### Record excerpts
↓

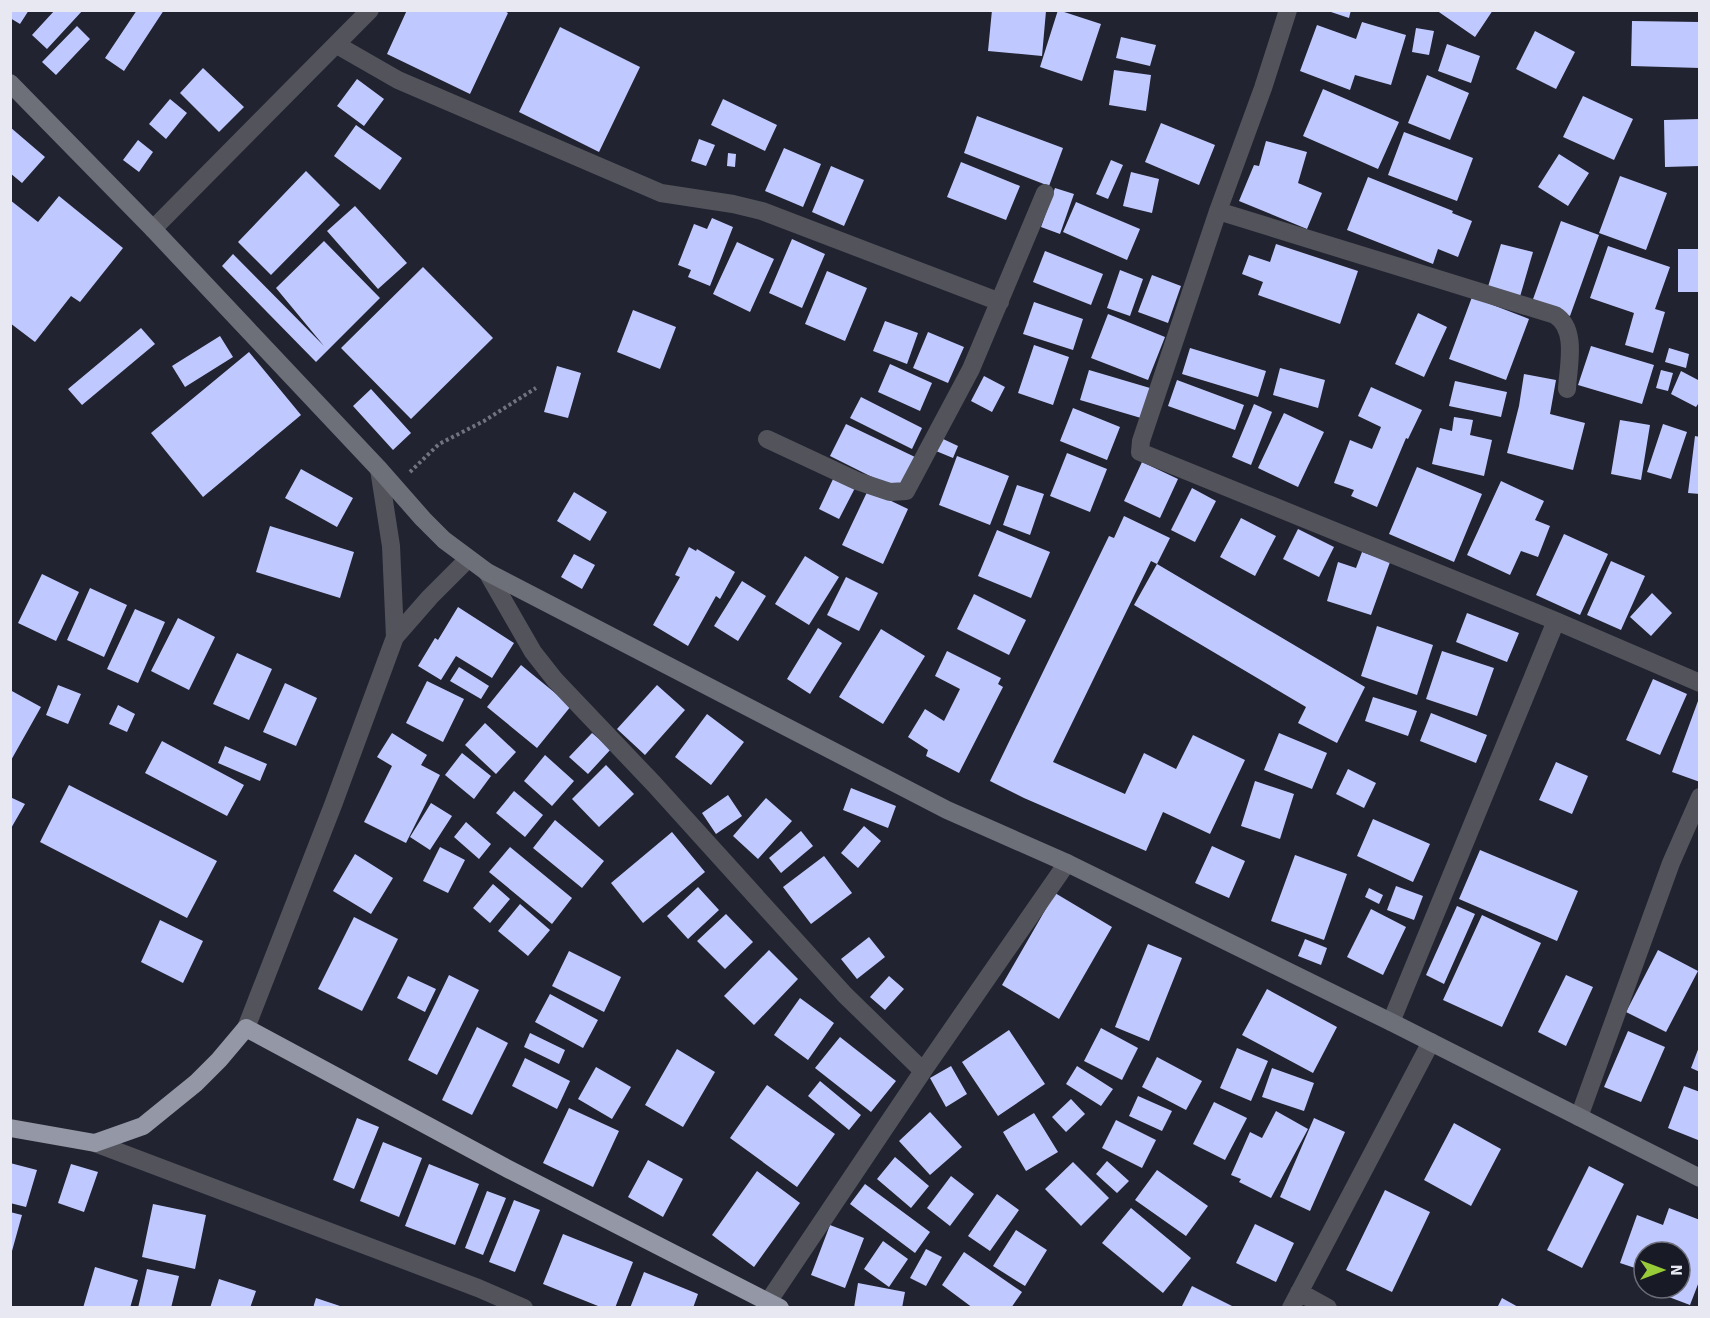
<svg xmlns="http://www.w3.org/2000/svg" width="1710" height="1318" viewBox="0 0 1710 1318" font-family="Signika,sans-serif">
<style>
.building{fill:#c0c9ff}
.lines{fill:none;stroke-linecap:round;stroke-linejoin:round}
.path{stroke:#71737e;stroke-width:4;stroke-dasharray:3 3;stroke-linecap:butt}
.street{stroke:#53545b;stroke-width:18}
.secondary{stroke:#6d6f79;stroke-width:18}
.highway{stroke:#9497a6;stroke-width:18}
</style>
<rect width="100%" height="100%" fill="#212330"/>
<path class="building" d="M10,10h19l-9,14 -10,-6z
M55,10h28l-36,39 -15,-14z
M137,10h27l-40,61 -19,-13z
M407,10h96l5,3 -38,81 -83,-40z
M992,10l54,1 -4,45 -54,-5z
M1058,10l43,14 -19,57 -42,-14z
M1325,10h26l-2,8z
M1436,10h57l-18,27z
M1632,21l68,1v46l-69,-2z
M1362,22l44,13 -15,50 -36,-10 -5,15 -50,-19 17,-46 39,14z
M77,26l13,13 -34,36 -14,-13z
M560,27l80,40 -41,85 -80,-40z
M1416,28l18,3 -5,24 -17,-3z
M1535,31l40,21 -19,37 -40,-20z
M1121,37l35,8 -6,21 -34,-8z
M1447,44l33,12 -9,27 -33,-12z
M203,68l41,39 -25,25 -39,-39z
M1114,70l37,5 -5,36 -37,-6z
M1427,75l42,18 -19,47 -42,-17z
M357,79l27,20 -20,27 -27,-20z
M1323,89l76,33 -21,47 -75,-33z
M1583,96l50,23 -19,41 -51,-23z
M170,99l17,14 -21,26 -17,-15z
M723,99l54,26 -12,26 -54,-26z
M977,116l86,32 -14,38 -85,-33z
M1700,119v47l-35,1 -1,-47z
M1161,123l54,22 -16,40 -54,-23z
M356,125l46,33 -22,32 -46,-34z
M10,127l35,30 -23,26 -12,-10z
M1404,132l69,26 -16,43 -69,-26z
M699,139l16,6 -9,21 -15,-5z
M138,140l15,12 -14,20 -16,-12z
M1266,141l41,11 -9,31 24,10 -15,36 -68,-28 15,-36 5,1z
M784,148l37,16 -18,43 -38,-16z
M728,153l8,1 -1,13 -8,-1z
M1559,154l30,19 -21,33 -30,-19z
M1111,160l12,5 -15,34 -12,-5z
M961,162l59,24 -14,34 -59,-23z
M831,166l33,14 -20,46 -32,-14z
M306,171l34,34 -69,70 -33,-33z
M1131,172l28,7 -7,34 -29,-7z
M1620,176l47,17 -21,57 -47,-17z
M1368,177l85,34 -1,2 20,8 -14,36 -20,-8 -5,15 -86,-34z
M1055,188l19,6 -14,40 -19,-7z
M59,196l64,52 -43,54 -9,-6 -36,46 -25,-19v-123l28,22z
M1076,202l64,27 -13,31 -64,-28z
M355,206l52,57 -29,26 -51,-58z
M712,218l21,9 -23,59 -22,-9 3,-7 -13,-5 16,-41 13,5z
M1561,221l38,14 -29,81 -38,-14z
M792,239l33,15 -23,54 -33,-15z
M324,241l56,57 -64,64 -94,-96 11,-12 91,92 -48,-58z
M737,242l37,17 -24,53 -37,-18z
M1276,244l82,27 -18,53 -82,-29 5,-13 -21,-8 7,-19 21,7z
M1501,244l32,8 -14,48 -32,-10z
M1608,246l62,21 -15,42 10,3 -12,41 -28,-8 9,-32 -44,-15z
M1678,249h22v43h-22z
M1045,251l58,23 -12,31 -58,-23z
M423,267l70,71 -82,81 -70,-71z
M1120,270l23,9 -13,37 -23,-8z
M827,271l40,17 -22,53 -40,-17z
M1152,275l29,11 -13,37 -30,-11z
M1472,297l57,22 -23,61 -57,-21z
M1034,302l49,17 -10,31 -50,-16z
M633,310l43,17 -16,42 -43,-17z
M1418,313l29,14 -23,50 -29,-13z
M1108,314l57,23 -17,43 -57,-22z
M885,321l33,12 -11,31 -34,-13z
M141,328l14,16 -73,61 -14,-16z
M928,332l36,15 -16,36 -35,-15z
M220,336l13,21 -48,30 -13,-21z
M1034,345l35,12 -16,48 -35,-12z
M1591,346l63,19 -12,39 -64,-19z
M1190,348l76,23 -8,26 -76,-23z
M1669,348l20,6 -3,14 -21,-6z
M249,352l52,63 -98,82 -52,-64z
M890,364l42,19 -12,28 -42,-19z
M557,366l24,7 -13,45 -24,-6z
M1280,368l45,12 -7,28 -45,-13z
M1089,370l61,18 -9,30 -61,-18z
M1661,370l12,3 -5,18 -12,-3z
M1681,371l19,10v20l-4,6 -25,-13z
M1524,374l32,6 -6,34 35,9 -12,47 -66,-17 12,-47z
M984,376l21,11 -13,25 -21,-11z
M1177,380l67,25 -9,25 -67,-24z
M1455,381l52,11 -6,25 -52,-11z
M1371,387l51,23 -14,29 -2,-1 -29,69 -26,-11 3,-6 -20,-7 16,-43 22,9 9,-22 -23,-11z
M371,389l40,44 -18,17 -40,-44z
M861,397l61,31 -10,21 -62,-31z
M1254,404l18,8 -21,53 -19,-8z
M1073,408l47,19 -13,33 -47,-19z
M1284,413l40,19 -26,55 -40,-19z
M1454,417l19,3 -3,15 22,5 -8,36 -52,-12 8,-36 12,3z
M1620,420l30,5 -9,55 -30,-6z
M846,424l69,33 -15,34 -70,-35z
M1663,424l24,8 -16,47 -24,-7z
M1695,436l5,1v57l-12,-1z
M941,438l17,8 -5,12 -17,-7z
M1067,453l40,16 -17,43 -40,-16z
M957,456l52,20 -19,49 -51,-20z
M1142,462l36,17 -18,39 -36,-17z
M1417,467l65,27 -28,68 -65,-28z
M301,469l52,29 -16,29 -52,-29z
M834,477l21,11 -16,31 -20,-10z
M1501,481l43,20 -9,19 15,6 -12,31 -17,-6 -11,24 -43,-20z
M1017,485l27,9 -14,41 -27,-10z
M1192,488l24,13 -21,41 -24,-12z
M868,490l40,19 -25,55 -41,-19z
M574,492l33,20 -17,29 -33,-20z
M1124,516l46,22 -13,26 -6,-3 -98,201 72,32 19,-41 32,16 17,-34 52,25 -35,74 -47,-22 -17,39 -122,-53 -34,-17 119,-245 5,2z
M1241,518l35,18 -21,40 -35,-19z
M270,526l84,26 -14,46 -84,-26z
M1298,529l36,18 -15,30 -36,-18z
M997,530l53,22 -19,46 -53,-22z
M1564,534l44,20 -28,61 -44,-20z
M689,547l7,4 1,-2 38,23 -15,27 -4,-3 -28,50 -35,-21 27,-48 -5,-2z
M1362,552l28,10 -19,53 -44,-14 11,-39 18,6z
M574,554l21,11 -13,24 -21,-12z
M805,556l34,21 -30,48 -34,-21z
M1611,561l34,15 -24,54 -34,-15z
M1157,564l208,123 -28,56 -39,-20 8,-16 -172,-102z
M42,574l37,18 -23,49 -38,-18z
M846,577l32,16 -19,38 -32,-16z
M742,581l24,15 -28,45 -24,-15z
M90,588l37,17 -23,52 -37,-17z
M1652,593l20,20 -21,23 -21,-19z
M974,594l52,26 -17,35 -52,-26z
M458,607l56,36 -22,35 -36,-22 -15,24 -23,-14 17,-28 3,2z
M135,609l30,13 -27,61 -31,-14z
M1467,613l52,20 -12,29 -51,-20z
M178,618l37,19 -26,53 -38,-19z
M1377,626l56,19 -16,50 -56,-19z
M818,628l24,15 -32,51 -23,-15z
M881,629l44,27 -42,68 -44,-27z
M947,651l54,27 -3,6 5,3 -44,86 -33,-17 2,-6 -20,-13 17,-28 19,12 16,-32 -25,-13z
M1442,651l52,17 -17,48 -51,-17z
M237,653l35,16 -23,51 -36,-16z
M521,665l50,41 -34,42 -50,-41z
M459,667l30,19 -8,13 -31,-18z
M1653,679l34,15 -27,61 -34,-15z
M427,681l37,18 -21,43 -37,-19z
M285,683l32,15 -21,48 -33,-14z
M58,685l23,9 -13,30 -22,-9z
M657,685l28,25 -40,45 -28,-26z
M10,690l31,17 -31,55z
M1373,697l44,14 -9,25 -43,-15z
M1698,701l2,1v80l-28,-10z
M118,705l17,9 -8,18 -18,-8z
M1431,713l56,22 -11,28 -56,-22z
M707,714l37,28 -33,43 -36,-28z
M485,723l31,29 -20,22 -31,-29z
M392,733l35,22 -6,10 19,10 -34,68 -42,-21 28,-56 -15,-9z
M592,733l19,16 -23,25 -19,-17z
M1279,733l48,20 -15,36 -48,-19z
M162,741l82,44 -17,31 -82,-43z
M225,746l42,18 -7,17 -42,-18z
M462,753l29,23 -17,23 -29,-24z
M545,755l29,26 -22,25 -28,-25z
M1556,762l32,14 -16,38 -33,-14z
M606,765l28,29 -35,33 -27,-28z
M1348,769l28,14 -12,25 -28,-14z
M1255,781l39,13 -14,45 -39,-13z
M69,785l148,76 -30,57 -147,-76z
M851,788l45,18 -8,22 -45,-18z
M514,791l29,24 -18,22 -29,-24z
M728,795l14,21 -26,18 -14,-21z
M10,797l15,7 -15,26z
M766,798l26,23 -34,38 -25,-23z
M431,803l21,13 -22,34 -20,-13z
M1373,819l57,25 -17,38 -56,-26z
M555,820l49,41 -22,27 -49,-40z
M466,822l25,22 -12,15 -25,-22z
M864,826l17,15 -23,27 -17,-15z
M801,831l12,15 -32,27 -12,-15z
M672,832l33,40 -62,51 -32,-40z
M1212,846l33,15 -16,37 -34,-15z
M440,847l25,13 -17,33 -25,-12z
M510,847l62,51 -20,26 -63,-52z
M1480,850l98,41 -21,50 -98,-42z
M355,854l38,24 -22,36 -38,-23z
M1295,855l52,19 -23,66 -53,-19z
M824,856l28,37 -41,31 -28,-37z
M493,884l17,15 -20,24 -17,-15z
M1396,886l27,10 -9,24 -27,-10z
M698,887l21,23 -31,29 -21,-23z
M1369,888l14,7 -4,9 -14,-7z
M1055,893l57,34 -53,92 -57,-34z
M520,904l30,26 -22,26 -30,-25z
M1457,906l18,8 -31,70 -18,-9z
M1371,909l35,18 -23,48 -36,-18z
M726,914l27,28 -28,27 -28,-28z
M1482,915l59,28 -39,84 -59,-27z
M354,917l44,22 -36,72 -44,-22z
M160,920l43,21 -20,42 -42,-21z
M869,937l16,20 -28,22 -16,-20z
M1305,939l22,9 -6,17 -23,-9z
M1148,944l34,14 -33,83 -34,-14z
M769,950l29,29 -44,46 -30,-29z
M1658,950l40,21 -32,61 -40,-20z
M569,951l52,26 -17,35 -52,-26z
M449,975l30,15 -42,85 -29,-15z
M1566,975l27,12 -27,59 -28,-14z
M408,976l28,13 -11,23 -28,-14z
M889,976l15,13 -19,21 -15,-13z
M1267,989l70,38 -24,46 -71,-38z
M550,994l48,26 -15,28 -48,-26z
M800,998l34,25 -26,37 -34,-25z
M477,1027l31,16 -36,72 -30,-15z
M1101,1028l37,20 -16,32 -38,-19z
M1009,1030l36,54 -47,32 -36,-54z
M1628,1031l37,16 -24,55 -37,-15z
M530,1033l35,17 -6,14 -35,-17z
M840,1037l56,44 -25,31 -56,-44z
M1699,1047h1v25l-9,-4z
M1237,1048l31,13 -17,40 -31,-13z
M677,1049l38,23 -32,55 -38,-22z
M1157,1057l45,24 -16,29 -44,-23z
M525,1058l45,23 -13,28 -45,-23z
M951,1066l16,28 -21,13 -16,-29z
M1077,1066l36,23 -12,17 -35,-22z
M596,1067l35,20 -19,32 -34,-20z
M1272,1068l42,15 -10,28 -42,-14z
M820,1081l41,34 -12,15 -41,-34z
M767,1085l68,49 -38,53 -67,-49z
M1684,1086l16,6v43l-2,5 -30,-12z
M1138,1096l34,15 -10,20 -33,-15z
M1071,1099l14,15 -19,18 -14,-15z
M1214,1102l33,16 -22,42 -32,-16z
M569,1108l50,23 -26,56 -50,-24z
M1276,1111l32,18 -37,69 -32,-16 2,-3 -10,-4 19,-43 12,6z
M930,1112l32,35 -32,28 -31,-34z
M1034,1113l24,39 -32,19 -23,-39z
M357,1118l22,9 -25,62 -21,-9z
M1314,1118l31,14 -35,79 -30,-14z
M1116,1120l40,20 -14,28 -40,-20z
M1454,1123l47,26 -30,57 -47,-26z
M383,1142l39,16 -23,59 -39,-16z
M895,1157l34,29 -18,22 -34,-29z
M648,1160l35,19 -20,38 -35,-20z
M1107,1161l22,20 -12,12 -21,-19z
M1073,1162l36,36 -28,28 -36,-37z
M10,1163l27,7 -11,37 -16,-4z
M71,1164l27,8 -14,40 -26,-9z
M429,1164l50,20 -24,61 -50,-19z
M1589,1166l35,18 -42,84 -35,-18z
M1157,1170l51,36 -22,30 -51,-36z
M757,1171l43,32 -46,64 -42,-32z
M951,1176l23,18 -24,32 -23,-18z
M865,1184l65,48 -15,21 -65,-49z
M1385,1190l45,22 -38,80 -46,-22z
M487,1191l19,7 -23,57 -18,-7z
M997,1194l22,16 -29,41 -22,-15z
M514,1200l26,10 -25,62 -26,-10z
M153,1204l53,11 -11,54 -53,-12z
M1131,1208l60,50 -28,35 -61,-50z
M1669,1208l31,12v59l-10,26 -45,-17h35v-36h-36v19l-24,-8 17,-48 26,10z
M10,1212l12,3 -10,36 -2,-1z
M1255,1224l39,19 -18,39 -40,-19z
M830,1225l34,13 -19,50 -34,-13z
M1016,1230l31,20 -22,36 -32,-20z
M563,1234l70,28 -18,46h-12l-60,-24z
M883,1241l25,18 -19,28 -25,-18z
M926,1249l16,8 -16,29 -16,-8z
M964,1252l58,40 -11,16h-38l-31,-23z
M95,1267l43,13 -8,28h-47z
M147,1269l32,7 -8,32h-33z
M644,1272l54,22 -5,14h-63z
M219,1279l37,12 -6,17h-40z
M858,1283l47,9 -3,16h-48z
M1192,1286l44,22h-55z
M316,1298l27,9v1h-30z
M1502,1298l18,10h-23z"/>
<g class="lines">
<path class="path" d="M410,472l29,-28 45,-23 52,-33"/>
<path class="street" d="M1288,10l-25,78 -45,123 -77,230 -1,11 416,169 144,62
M337,45l61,35 263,113 72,11 29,7 238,91
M1218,211l337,104c23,14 13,52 12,74
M153,229l217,-219
M767,439l90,42 33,11 16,-1 65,-122 74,-176
M487,572l46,80 22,28 99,104 191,211 78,76 144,-208
M395,637l35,-40 38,-38
M1391,1022l165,-401
M246,1028l87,-223 62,-168 -4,-91 -12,-77
M1579,1117l92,-254 29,-66
M95,1143l383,145 46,20
M1299,1292l29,16
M768,1302l155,-231
M1291,1308l140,-266"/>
<path class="secondary" d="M10,83l143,146 226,240 44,50 21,21 43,32 460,238 120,53 324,159 309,156"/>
<path class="highway" d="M10,1128l85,15 48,-17 53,-43 23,-23 27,-32 264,142 270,138"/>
</g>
<rect width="1710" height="1318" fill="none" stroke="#e7e8f1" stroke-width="24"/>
<g transform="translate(1662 1270) rotate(90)"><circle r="28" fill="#181a26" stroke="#6b6c77" stroke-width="1.5"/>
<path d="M0-4.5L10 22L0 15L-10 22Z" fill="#97cc38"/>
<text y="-9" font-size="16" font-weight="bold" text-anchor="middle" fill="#e7e8f1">N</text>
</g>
</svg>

↑

### Task directions
Search the preceding listing for the word "lines" and pull out every line that holds it.

### Task response
.lines{fill:none;stroke-linecap:round;stroke-linejoin:round}
<g class="lines">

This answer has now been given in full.